> [Exercise input]:
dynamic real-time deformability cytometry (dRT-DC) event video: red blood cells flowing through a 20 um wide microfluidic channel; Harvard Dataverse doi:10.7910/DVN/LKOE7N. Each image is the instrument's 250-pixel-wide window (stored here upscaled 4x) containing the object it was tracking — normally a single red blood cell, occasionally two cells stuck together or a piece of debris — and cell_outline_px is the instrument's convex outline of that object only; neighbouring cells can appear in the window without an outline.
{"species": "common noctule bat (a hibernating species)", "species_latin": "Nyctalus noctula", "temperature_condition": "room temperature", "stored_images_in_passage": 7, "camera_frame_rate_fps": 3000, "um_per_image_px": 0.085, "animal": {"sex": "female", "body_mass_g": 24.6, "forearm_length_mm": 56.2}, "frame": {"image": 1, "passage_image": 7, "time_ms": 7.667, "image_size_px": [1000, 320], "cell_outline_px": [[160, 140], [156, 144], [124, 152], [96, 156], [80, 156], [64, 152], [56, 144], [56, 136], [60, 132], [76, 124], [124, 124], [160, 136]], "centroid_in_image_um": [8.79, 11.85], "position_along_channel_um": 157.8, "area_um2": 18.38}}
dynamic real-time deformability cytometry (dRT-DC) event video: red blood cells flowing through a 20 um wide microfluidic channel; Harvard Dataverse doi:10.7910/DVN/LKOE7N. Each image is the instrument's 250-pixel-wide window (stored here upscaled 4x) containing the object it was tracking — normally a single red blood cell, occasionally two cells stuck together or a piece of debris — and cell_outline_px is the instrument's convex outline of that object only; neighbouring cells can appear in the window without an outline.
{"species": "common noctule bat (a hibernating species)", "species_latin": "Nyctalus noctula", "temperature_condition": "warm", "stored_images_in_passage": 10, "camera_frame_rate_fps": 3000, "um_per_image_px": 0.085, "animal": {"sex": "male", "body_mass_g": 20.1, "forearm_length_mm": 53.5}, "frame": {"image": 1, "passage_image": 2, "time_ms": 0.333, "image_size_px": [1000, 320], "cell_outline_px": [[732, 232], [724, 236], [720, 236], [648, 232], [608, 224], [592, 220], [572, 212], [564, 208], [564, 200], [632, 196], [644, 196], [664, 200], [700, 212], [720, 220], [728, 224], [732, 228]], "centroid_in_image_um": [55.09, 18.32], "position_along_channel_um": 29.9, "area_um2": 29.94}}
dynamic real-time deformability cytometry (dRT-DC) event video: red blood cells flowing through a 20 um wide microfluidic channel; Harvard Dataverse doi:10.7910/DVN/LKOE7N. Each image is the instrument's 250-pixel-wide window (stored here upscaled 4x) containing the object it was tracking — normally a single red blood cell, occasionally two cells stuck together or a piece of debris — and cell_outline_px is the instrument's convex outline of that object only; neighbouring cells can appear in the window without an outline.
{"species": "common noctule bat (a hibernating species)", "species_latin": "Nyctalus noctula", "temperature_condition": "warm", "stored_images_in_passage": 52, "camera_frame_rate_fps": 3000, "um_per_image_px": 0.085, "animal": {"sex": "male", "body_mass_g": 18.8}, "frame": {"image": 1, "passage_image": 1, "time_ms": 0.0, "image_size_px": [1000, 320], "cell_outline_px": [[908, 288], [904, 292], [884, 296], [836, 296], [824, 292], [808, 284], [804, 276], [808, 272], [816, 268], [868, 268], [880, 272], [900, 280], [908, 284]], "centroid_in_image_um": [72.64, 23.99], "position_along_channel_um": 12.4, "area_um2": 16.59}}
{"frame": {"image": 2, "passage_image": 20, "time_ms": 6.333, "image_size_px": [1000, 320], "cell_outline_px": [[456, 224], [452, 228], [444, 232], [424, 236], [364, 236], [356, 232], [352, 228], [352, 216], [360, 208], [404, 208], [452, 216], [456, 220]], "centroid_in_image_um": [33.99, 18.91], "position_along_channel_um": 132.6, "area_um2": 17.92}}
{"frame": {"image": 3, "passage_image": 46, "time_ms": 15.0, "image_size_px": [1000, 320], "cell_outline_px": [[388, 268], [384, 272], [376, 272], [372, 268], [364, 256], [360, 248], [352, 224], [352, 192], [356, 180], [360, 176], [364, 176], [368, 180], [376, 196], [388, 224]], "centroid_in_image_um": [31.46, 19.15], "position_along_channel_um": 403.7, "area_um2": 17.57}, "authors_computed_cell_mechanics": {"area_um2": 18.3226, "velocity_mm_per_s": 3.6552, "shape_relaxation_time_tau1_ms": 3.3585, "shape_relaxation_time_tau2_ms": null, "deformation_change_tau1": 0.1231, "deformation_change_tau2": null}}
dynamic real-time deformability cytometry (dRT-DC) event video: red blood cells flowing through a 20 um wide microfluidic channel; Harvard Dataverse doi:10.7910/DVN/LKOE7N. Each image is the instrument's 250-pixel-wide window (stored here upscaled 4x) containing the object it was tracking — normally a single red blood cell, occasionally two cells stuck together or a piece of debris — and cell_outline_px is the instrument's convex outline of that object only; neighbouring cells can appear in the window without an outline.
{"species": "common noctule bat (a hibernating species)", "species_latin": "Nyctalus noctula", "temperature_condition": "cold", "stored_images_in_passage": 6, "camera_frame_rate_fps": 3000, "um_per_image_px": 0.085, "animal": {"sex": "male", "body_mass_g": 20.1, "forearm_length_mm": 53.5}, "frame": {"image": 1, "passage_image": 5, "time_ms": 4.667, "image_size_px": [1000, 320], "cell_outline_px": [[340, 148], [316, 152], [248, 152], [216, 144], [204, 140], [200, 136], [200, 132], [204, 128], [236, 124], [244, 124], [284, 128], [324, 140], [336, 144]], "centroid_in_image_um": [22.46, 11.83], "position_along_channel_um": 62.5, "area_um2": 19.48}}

> [Problem]:
Copy out all the entries shown above, character for character.

> [Written answer]:
dynamic real-time deformability cytometry (dRT-DC) event video: red blood cells flowing through a 20 um wide microfluidic channel; Harvard Dataverse doi:10.7910/DVN/LKOE7N. Each image is the instrument's 250-pixel-wide window (stored here upscaled 4x) containing the object it was tracking — normally a single red blood cell, occasionally two cells stuck together or a piece of debris — and cell_outline_px is the instrument's convex outline of that object only; neighbouring cells can appear in the window without an outline.
{"species": "common noctule bat (a hibernating species)", "species_latin": "Nyctalus noctula", "temperature_condition": "room temperature", "stored_images_in_passage": 7, "camera_frame_rate_fps": 3000, "um_per_image_px": 0.085, "animal": {"sex": "female", "body_mass_g": 24.6, "forearm_length_mm": 56.2}, "frame": {"image": 1, "passage_image": 7, "time_ms": 7.667, "image_size_px": [1000, 320], "cell_outline_px": [[160, 140], [156, 144], [124, 152], [96, 156], [80, 156], [64, 152], [56, 144], [56, 136], [60, 132], [76, 124], [124, 124], [160, 136]], "centroid_in_image_um": [8.79, 11.85], "position_along_channel_um": 157.8, "area_um2": 18.38}}
dynamic real-time deformability cytometry (dRT-DC) event video: red blood cells flowing through a 20 um wide microfluidic channel; Harvard Dataverse doi:10.7910/DVN/LKOE7N. Each image is the instrument's 250-pixel-wide window (stored here upscaled 4x) containing the object it was tracking — normally a single red blood cell, occasionally two cells stuck together or a piece of debris — and cell_outline_px is the instrument's convex outline of that object only; neighbouring cells can appear in the window without an outline.
{"species": "common noctule bat (a hibernating species)", "species_latin": "Nyctalus noctula", "temperature_condition": "warm", "stored_images_in_passage": 10, "camera_frame_rate_fps": 3000, "um_per_image_px": 0.085, "animal": {"sex": "male", "body_mass_g": 20.1, "forearm_length_mm": 53.5}, "frame": {"image": 1, "passage_image": 2, "time_ms": 0.333, "image_size_px": [1000, 320], "cell_outline_px": [[732, 232], [724, 236], [720, 236], [648, 232], [608, 224], [592, 220], [572, 212], [564, 208], [564, 200], [632, 196], [644, 196], [664, 200], [700, 212], [720, 220], [728, 224], [732, 228]], "centroid_in_image_um": [55.09, 18.32], "position_along_channel_um": 29.9, "area_um2": 29.94}}
dynamic real-time deformability cytometry (dRT-DC) event video: red blood cells flowing through a 20 um wide microfluidic channel; Harvard Dataverse doi:10.7910/DVN/LKOE7N. Each image is the instrument's 250-pixel-wide window (stored here upscaled 4x) containing the object it was tracking — normally a single red blood cell, occasionally two cells stuck together or a piece of debris — and cell_outline_px is the instrument's convex outline of that object only; neighbouring cells can appear in the window without an outline.
{"species": "common noctule bat (a hibernating species)", "species_latin": "Nyctalus noctula", "temperature_condition": "warm", "stored_images_in_passage": 52, "camera_frame_rate_fps": 3000, "um_per_image_px": 0.085, "animal": {"sex": "male", "body_mass_g": 18.8}, "frame": {"image": 1, "passage_image": 1, "time_ms": 0.0, "image_size_px": [1000, 320], "cell_outline_px": [[908, 288], [904, 292], [884, 296], [836, 296], [824, 292], [808, 284], [804, 276], [808, 272], [816, 268], [868, 268], [880, 272], [900, 280], [908, 284]], "centroid_in_image_um": [72.64, 23.99], "position_along_channel_um": 12.4, "area_um2": 16.59}}
{"frame": {"image": 2, "passage_image": 20, "time_ms": 6.333, "image_size_px": [1000, 320], "cell_outline_px": [[456, 224], [452, 228], [444, 232], [424, 236], [364, 236], [356, 232], [352, 228], [352, 216], [360, 208], [404, 208], [452, 216], [456, 220]], "centroid_in_image_um": [33.99, 18.91], "position_along_channel_um": 132.6, "area_um2": 17.92}}
{"frame": {"image": 3, "passage_image": 46, "time_ms": 15.0, "image_size_px": [1000, 320], "cell_outline_px": [[388, 268], [384, 272], [376, 272], [372, 268], [364, 256], [360, 248], [352, 224], [352, 192], [356, 180], [360, 176], [364, 176], [368, 180], [376, 196], [388, 224]], "centroid_in_image_um": [31.46, 19.15], "position_along_channel_um": 403.7, "area_um2": 17.57}, "authors_computed_cell_mechanics": {"area_um2": 18.3226, "velocity_mm_per_s": 3.6552, "shape_relaxation_time_tau1_ms": 3.3585, "shape_relaxation_time_tau2_ms": null, "deformation_change_tau1": 0.1231, "deformation_change_tau2": null}}
dynamic real-time deformability cytometry (dRT-DC) event video: red blood cells flowing through a 20 um wide microfluidic channel; Harvard Dataverse doi:10.7910/DVN/LKOE7N. Each image is the instrument's 250-pixel-wide window (stored here upscaled 4x) containing the object it was tracking — normally a single red blood cell, occasionally two cells stuck together or a piece of debris — and cell_outline_px is the instrument's convex outline of that object only; neighbouring cells can appear in the window without an outline.
{"species": "common noctule bat (a hibernating species)", "species_latin": "Nyctalus noctula", "temperature_condition": "cold", "stored_images_in_passage": 6, "camera_frame_rate_fps": 3000, "um_per_image_px": 0.085, "animal": {"sex": "male", "body_mass_g": 20.1, "forearm_length_mm": 53.5}, "frame": {"image": 1, "passage_image": 5, "time_ms": 4.667, "image_size_px": [1000, 320], "cell_outline_px": [[340, 148], [316, 152], [248, 152], [216, 144], [204, 140], [200, 136], [200, 132], [204, 128], [236, 124], [244, 124], [284, 128], [324, 140], [336, 144]], "centroid_in_image_um": [22.46, 11.83], "position_along_channel_um": 62.5, "area_um2": 19.48}}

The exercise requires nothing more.